▶ _Goal of the exercise_: Only one stretch of the data is wanted: the line containing "nose: (366, 235)", the line containing "right hip: (735, 463)", and every line between them, copied exactly.

▶ _Structured pose outputs_:
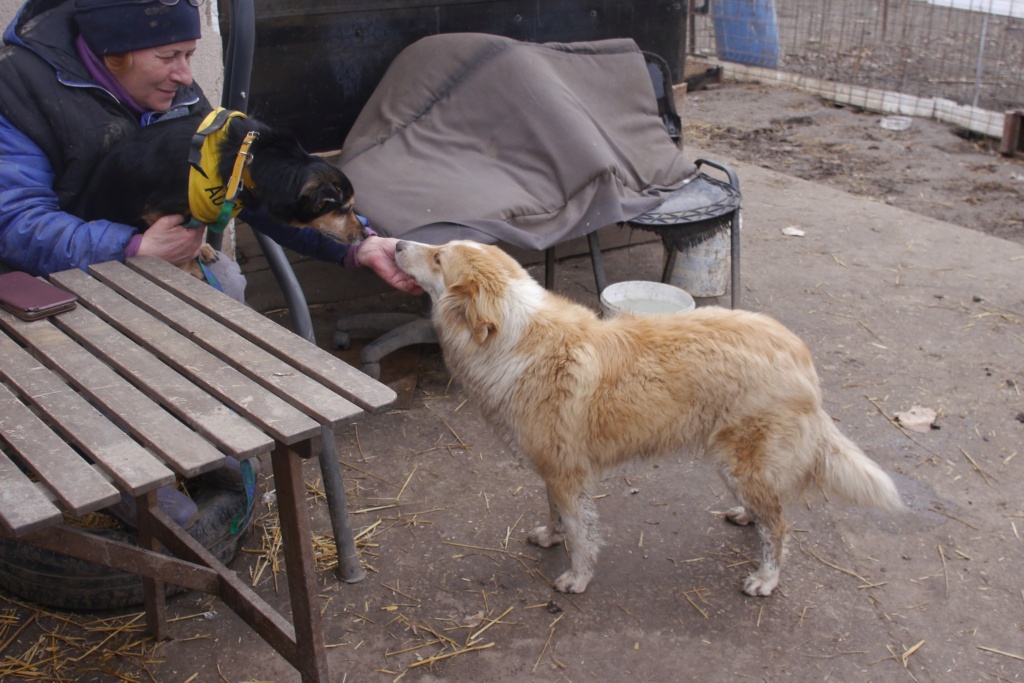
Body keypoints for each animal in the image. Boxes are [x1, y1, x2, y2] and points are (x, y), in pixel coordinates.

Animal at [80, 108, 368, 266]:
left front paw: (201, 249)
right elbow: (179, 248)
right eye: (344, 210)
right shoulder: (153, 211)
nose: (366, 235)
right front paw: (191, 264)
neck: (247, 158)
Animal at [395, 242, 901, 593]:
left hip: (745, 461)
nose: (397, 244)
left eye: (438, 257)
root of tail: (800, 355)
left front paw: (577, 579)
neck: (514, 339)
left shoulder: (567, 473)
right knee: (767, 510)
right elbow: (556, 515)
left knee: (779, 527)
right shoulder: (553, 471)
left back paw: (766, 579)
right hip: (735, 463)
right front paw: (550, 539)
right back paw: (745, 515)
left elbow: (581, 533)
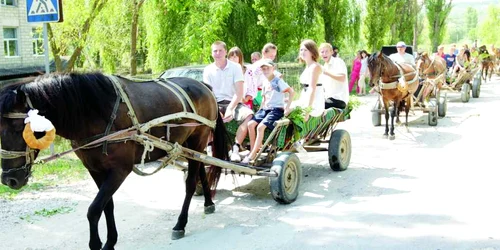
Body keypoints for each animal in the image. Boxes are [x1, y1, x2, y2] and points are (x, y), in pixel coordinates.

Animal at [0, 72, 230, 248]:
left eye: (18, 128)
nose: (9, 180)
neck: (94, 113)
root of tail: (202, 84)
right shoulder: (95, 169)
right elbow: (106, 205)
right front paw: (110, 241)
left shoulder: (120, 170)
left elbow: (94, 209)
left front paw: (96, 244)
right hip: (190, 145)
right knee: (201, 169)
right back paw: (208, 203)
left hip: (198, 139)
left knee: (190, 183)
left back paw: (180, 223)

* * *

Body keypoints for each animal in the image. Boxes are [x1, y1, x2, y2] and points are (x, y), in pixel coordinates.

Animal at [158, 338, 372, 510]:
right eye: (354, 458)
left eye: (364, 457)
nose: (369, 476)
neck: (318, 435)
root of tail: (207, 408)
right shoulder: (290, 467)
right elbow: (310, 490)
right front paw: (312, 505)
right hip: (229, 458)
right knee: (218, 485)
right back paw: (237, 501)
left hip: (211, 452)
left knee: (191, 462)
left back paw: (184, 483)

* * *

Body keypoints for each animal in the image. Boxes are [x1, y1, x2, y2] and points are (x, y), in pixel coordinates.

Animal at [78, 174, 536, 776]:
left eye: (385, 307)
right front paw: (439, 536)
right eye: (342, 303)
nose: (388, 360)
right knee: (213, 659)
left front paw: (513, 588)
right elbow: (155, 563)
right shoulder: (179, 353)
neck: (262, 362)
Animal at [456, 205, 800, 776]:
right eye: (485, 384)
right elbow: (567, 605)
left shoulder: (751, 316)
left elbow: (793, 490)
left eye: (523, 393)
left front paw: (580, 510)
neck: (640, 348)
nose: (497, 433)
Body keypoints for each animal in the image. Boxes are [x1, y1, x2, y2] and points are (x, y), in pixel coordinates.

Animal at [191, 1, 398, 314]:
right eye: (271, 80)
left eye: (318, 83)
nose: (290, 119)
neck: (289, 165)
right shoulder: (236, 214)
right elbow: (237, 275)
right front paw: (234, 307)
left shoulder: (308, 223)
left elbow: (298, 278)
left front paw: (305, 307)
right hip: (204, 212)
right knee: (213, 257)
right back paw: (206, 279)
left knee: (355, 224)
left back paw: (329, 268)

▶ _Reply_:
nose: (366, 235)
right front paw: (191, 264)
neck: (247, 158)
Animal at [395, 242, 901, 593]:
left hip: (745, 461)
nose: (397, 244)
left eye: (438, 257)
root of tail: (800, 355)
left front paw: (577, 579)
neck: (514, 339)
left shoulder: (567, 473)
right knee: (767, 510)
right elbow: (556, 515)
left knee: (779, 527)
right shoulder: (553, 471)
left back paw: (766, 579)
right hip: (735, 463)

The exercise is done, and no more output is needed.